Top emitter China tells World Court that UN treaties cover states' climate obligations
World
Top emitter China tells World Court that UN treaties cover states' climate obligations
THE HAGUE (Reuters) - China told the top UN court on Tuesday that existing U.N. treaties should provide the basis for its advisory opinion on states' legal obligations to fight global warming and address the consequences of their historic contributions to it.
The UN General Assembly, after a campaign spearheaded by small island states, asked the International Court of Justice (ICJ) to issue an opinion on countries' legal responsibility for the negative impact of climate change. One of those states, Vanuatu, on Monday asked the court to recognise the harms climate change had caused and order reparations for its consequences.
China, one of the world's top two emitters of the greenhouse gases that cause global warming together with the US, said it understood the "enormous difficulties" faced by developing countries such as the small island states, which are vulnerable especially to rising sea levels and increasingly violent storms.

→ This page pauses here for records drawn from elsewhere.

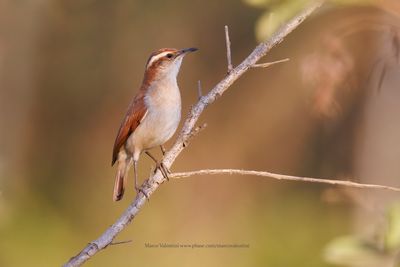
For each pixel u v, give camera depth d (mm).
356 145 16609
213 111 18719
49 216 16469
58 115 19125
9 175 15508
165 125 8164
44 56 18344
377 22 8359
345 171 17703
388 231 6398
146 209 16500
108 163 18609
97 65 18875
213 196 17359
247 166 18359
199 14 18875
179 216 16672
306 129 18312
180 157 17844
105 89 19172
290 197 17953
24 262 14891
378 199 8711
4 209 13781
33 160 18703
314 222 16766
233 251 15727
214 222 16812
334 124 17609
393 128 14625
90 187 18141
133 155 8180
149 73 8242
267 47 6562
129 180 16891
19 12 17344
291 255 15688
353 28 8453
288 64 17797
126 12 18422
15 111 18078
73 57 18672
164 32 18766
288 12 7438
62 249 15609
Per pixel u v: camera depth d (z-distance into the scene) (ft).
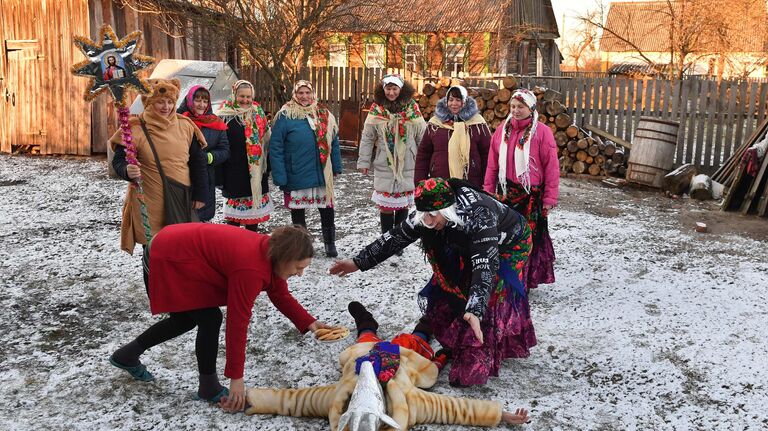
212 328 10.90
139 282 17.56
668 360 13.26
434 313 12.36
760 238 23.26
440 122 18.60
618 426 10.93
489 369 11.93
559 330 14.76
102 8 38.70
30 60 39.58
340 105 42.86
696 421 11.08
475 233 11.17
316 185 19.39
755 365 13.05
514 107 15.85
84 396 11.60
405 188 20.04
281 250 10.07
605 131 36.50
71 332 14.34
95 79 13.34
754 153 26.53
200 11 41.32
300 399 10.98
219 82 34.14
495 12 70.95
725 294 17.10
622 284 17.90
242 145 19.13
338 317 15.38
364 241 21.89
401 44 68.49
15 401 11.38
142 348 11.62
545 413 11.28
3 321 14.83
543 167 16.02
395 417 10.18
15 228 22.77
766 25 69.36
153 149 14.51
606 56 127.13
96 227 23.03
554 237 22.79
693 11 67.92
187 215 15.21
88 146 39.52
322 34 44.91
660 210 27.66
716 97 33.27
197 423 10.78
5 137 40.73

But Ma Xinmin, a legal advisor in China's foreign ministry, told the court that the existing treaties produced by UN-backed climate change negotiations, which include many non-binding provisions, should be the benchmark for determining states' obligations.
"China hopes that the court will uphold the UN climate change negotiations mechanism as the primary channel for global climate governance," Ma said.
While advisory opinions from the ICJ, often called the World Court, are not binding, they are legally and politically significant.
Experts say its eventual opinion on climate change will probably be cited in climate change-driven lawsuits in courts from Europe to Latin America and beyond.
Countries negotiating a global treaty to curb plastic pollution failed to reach agreement on Monday.
Over a hundred states and organisations will give their views in the coming weeks. The United States is due to address the court on Wednesday. The court's opinion is expected to be delivered in 2025.